El escenario es una llanura ventosa en el centro de Puebla, pero podría ser cualquier región de interior en América Latina. Como cada verano, una finca aislada sirve a una organización religiosa de élite para alojar un campamento adolescente. Los asistentes, hombres todos que cruzan el limbo entre la bobería infantil y el ímpetu hormonal, se esfuerzan por actuar como adultos mientras absorben la conciencia de que el entorno y sus recursos, gracias a su apellido, fisonomía, género o relaciones, les pertenecen por derecho de casta.
En El hoyo en la cerca (2021), segundo largometraje de ficción coescrito y dirigido por Joaquín del Paso, los ritos de paso entre infancia y madurez funcionan como parábola para describir la germinación de semillas profundas de las cuales brota cierto fascismo institucional –el fascismo cotidiano, diría Mijaíl Romm. Sin un protagonista claro, la película coescrita por la también diseñadora Lucy Pawlak cuenta los primeros días de campamento de un grupo de púberes de clase alta de quienes apenas sabemos algo más: hace falta que a uno le rompan la nariz para que su padre llegue por él en un helicóptero del gobierno local, mencionando de paso que él mismo, años atrás, formó parte del mismo campamento.
Hay ritos, ceremonia y tradiciones: las comunidades imaginadas diagnosticadas por Benedict Anderson, aunque no aglutinadas en torno a un ideario nacional sino sectario: la clase dominante como signo de identidad y pertenencia. De una manera análoga a su ópera primera, la farsa tragicómica laboral Maquinaria panamericana (2016), El hoyo en la cerca estudia la psicología de un ente colectivo –allá, la empresa como familia; acá, la clase social como cofradía– empujado a una situación límite.
Apenas un par de hechos vagos detonan la revulsión en dicho grupo. Primero, la llegada de un becario de escuela pública, Eduardo (Yubáh Ortega), y el descubrimiento de un agujero en la reja perimetral que separa al campamento del exterior. El pensamiento de tribu vira con violencia hacia el interior, al resguardo de la manada dominante, y emprende el primer paso evidente: la construcción inmediata e imaginaria de un extraño enemigo que osa, como en nuestro primer canto bélico, profanar con su planta su suelo. Los estudiantes salen del campamento en busca de venganza, con el pretexto de un rito de aparente inspiración pagana, con maquillajes tribales y armas caseras. Pero el peligro latente está dentro de la propia estructura que los cobija y, aunque aparezca encarnado en la presencia inquietante de conejos impávidos, no es difícil poner nombre al horror.

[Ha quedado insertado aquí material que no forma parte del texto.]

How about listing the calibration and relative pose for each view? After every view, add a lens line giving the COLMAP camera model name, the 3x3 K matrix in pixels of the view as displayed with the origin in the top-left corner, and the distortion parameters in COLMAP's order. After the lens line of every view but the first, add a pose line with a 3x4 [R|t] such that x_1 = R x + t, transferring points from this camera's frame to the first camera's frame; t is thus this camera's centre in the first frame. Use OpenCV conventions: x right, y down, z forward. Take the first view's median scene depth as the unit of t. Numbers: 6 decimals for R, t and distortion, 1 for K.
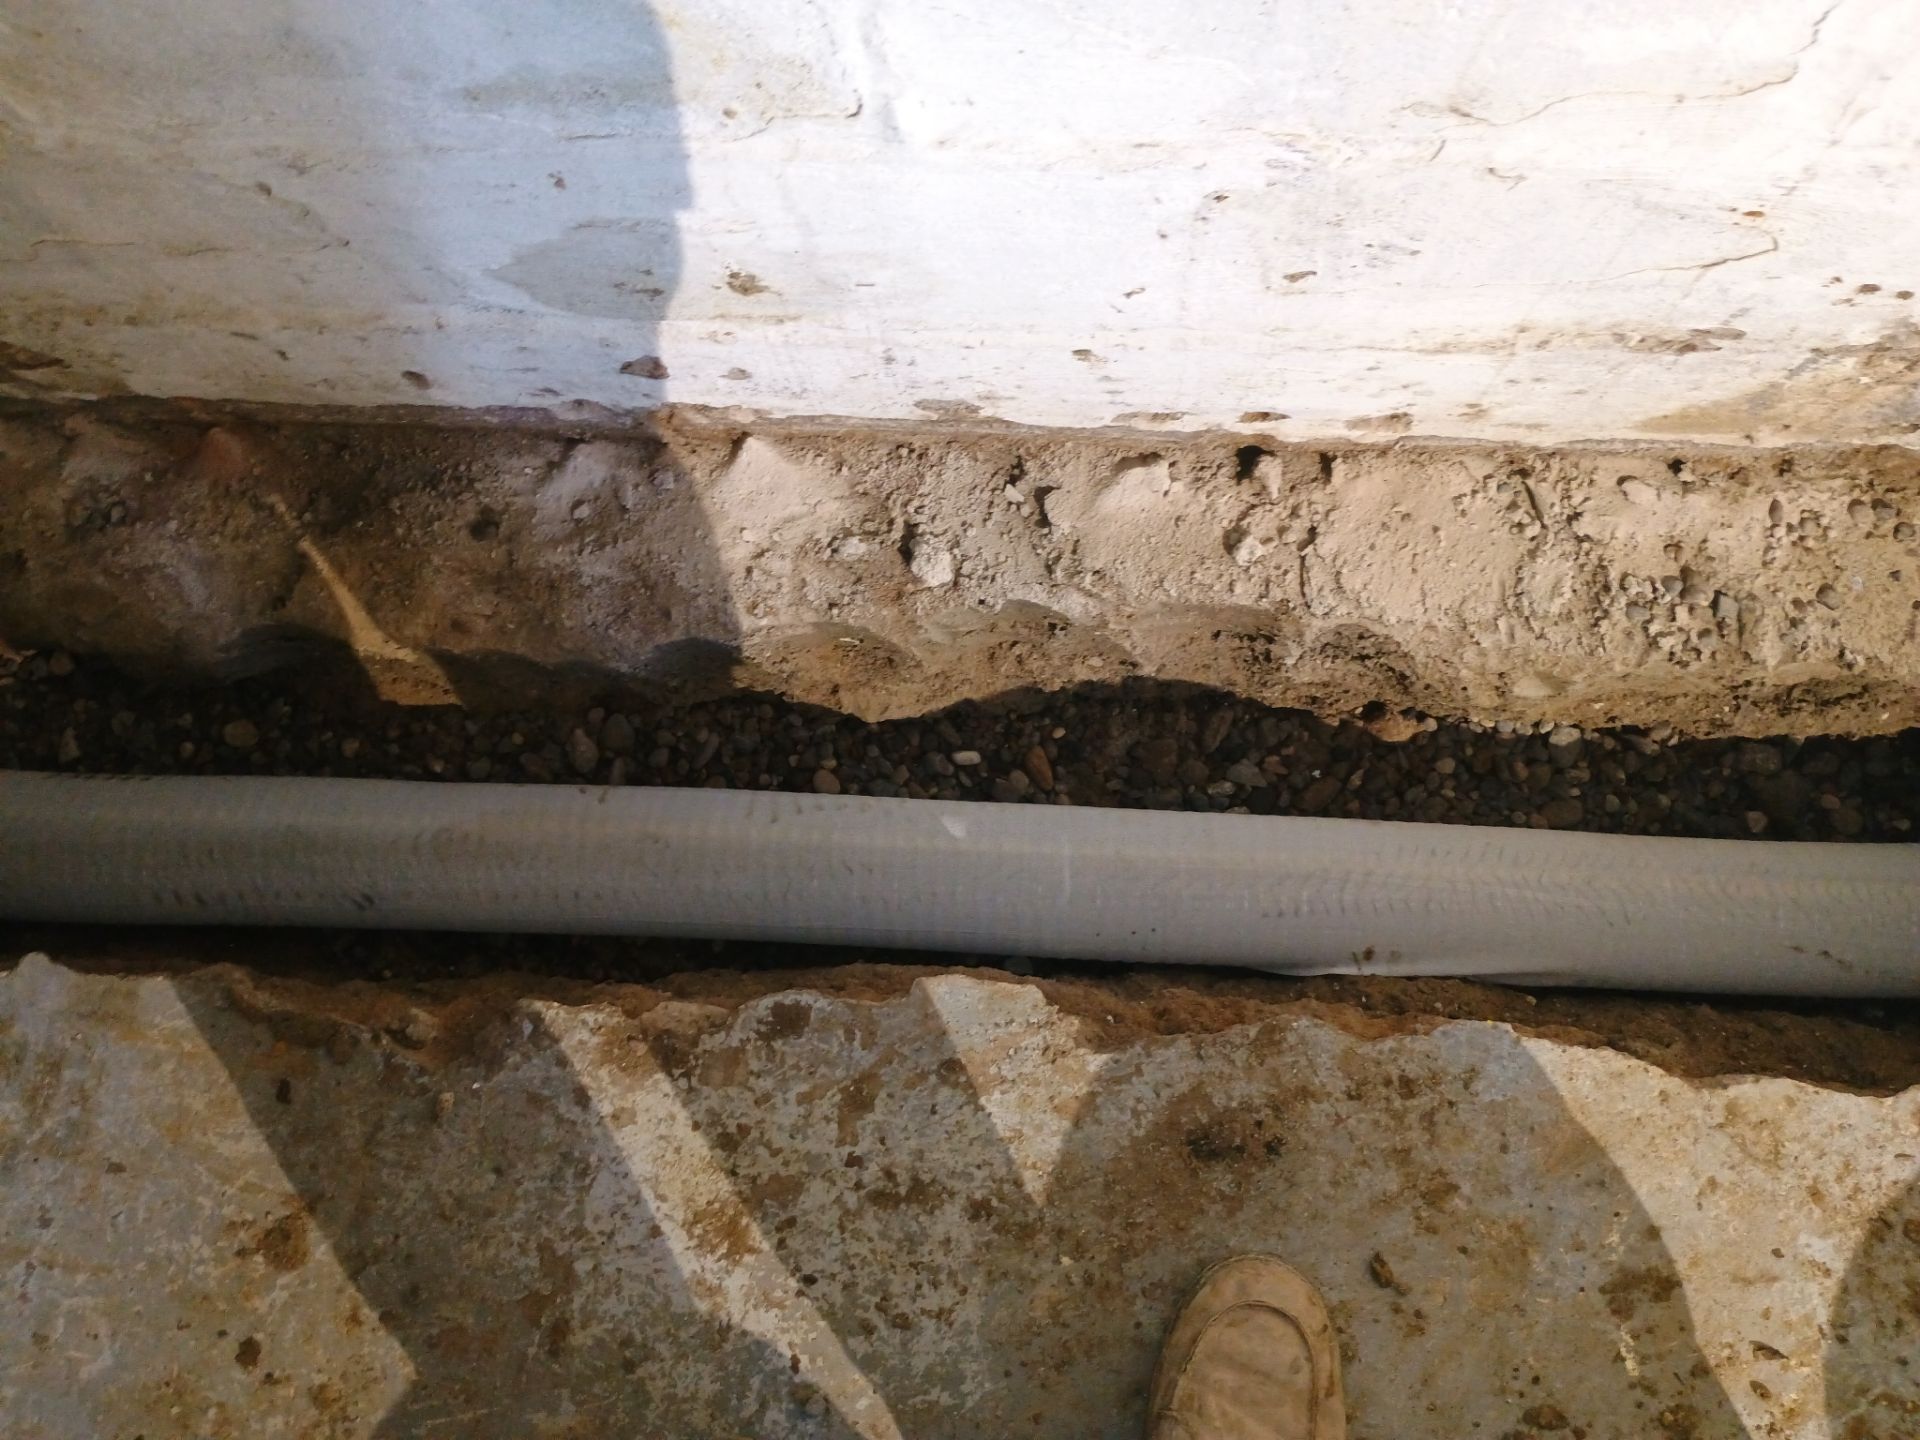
lens RADIAL K [[1689.1, 0, 952.1], [0, 1689.1, 721.3], [0, 0, 1]] dist [0.062297, -0.076953]
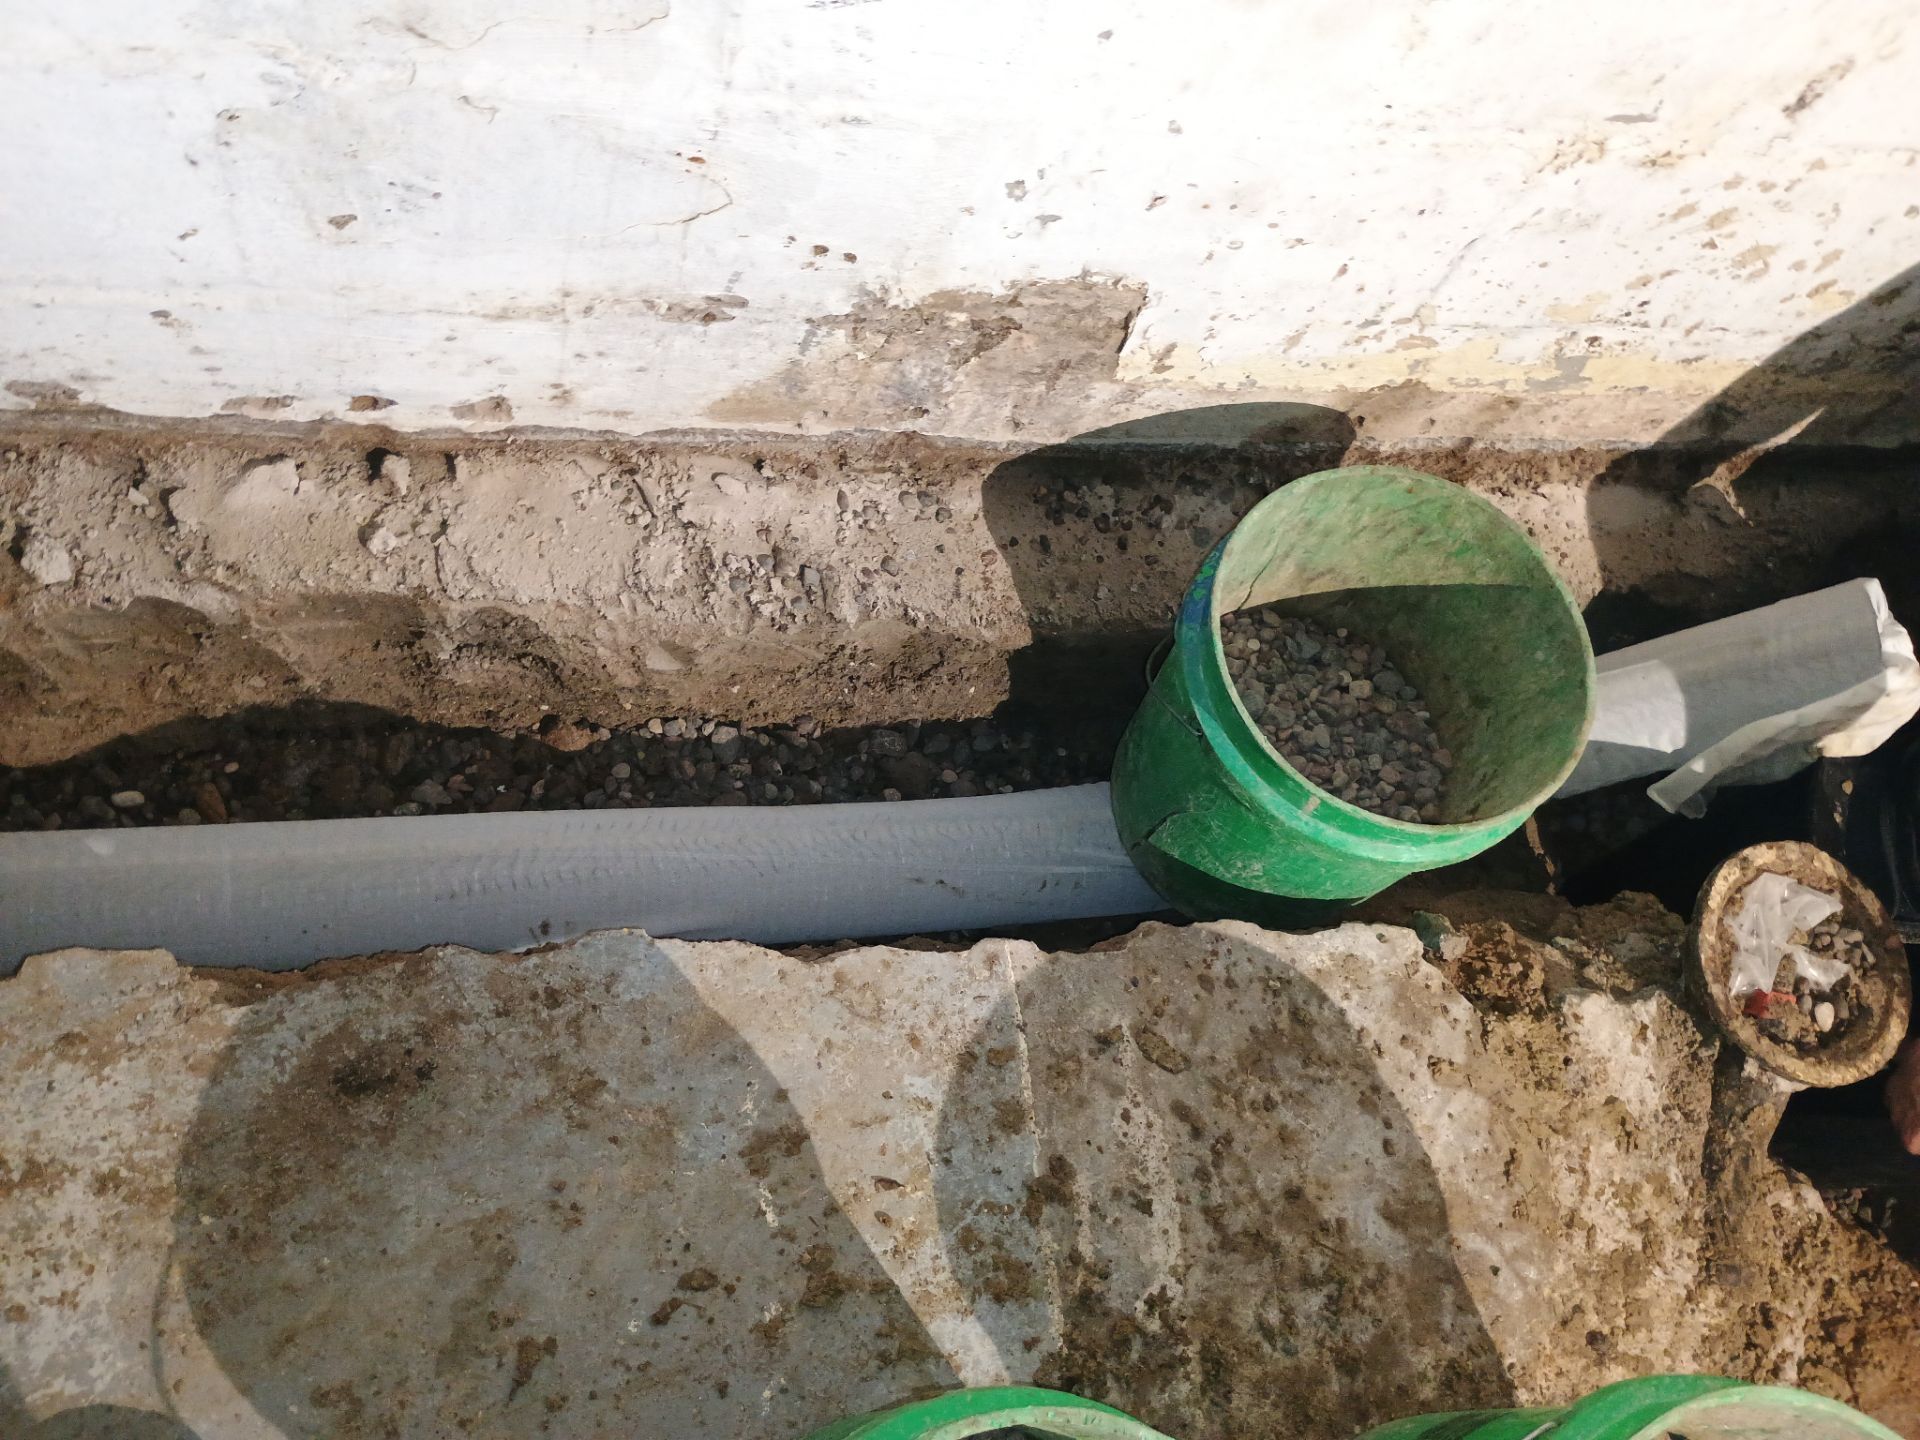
lens RADIAL K [[1689.1, 0, 955.5], [0, 1689.1, 722.4], [0, 0, 1]] dist [0.062297, -0.076953]
pose [[0.932180, -0.059559, 0.357062, 0.133360], [0.121351, 0.980712, -0.153224, 0.238882], [-0.341049, 0.186162, 0.921428, -0.098085]]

Es probable que el guion de Joaquín del Paso y Lucy Pawlak tuviera en mente el modelo de Canoa (Pérez Turrent y Cazals, 1976), así como los resortes del terror slowburn popularizado por cineastas como Ari Aster, Yorgos Lanthimos o Robert Eggers, pero El hoyo en la cerca se detiene en la superficie sin llegar a explorar a profundidad las corrientes subterráneas del tema que aborda, limitándose a subrayar lo ya sabido. En donde El hoyo en la cerca destaca y conecta directamente con la audiencia es en la dirección actoral de su elenco adolescente, intuitivo y enérgico al desarrollar personajes verosímiles y cambiantes; Valeria Lamm y Yubáh Ortega funcionan como polos magnéticos para un grupo de actores que bien podrían haberse dibujado como grupo homogéneo.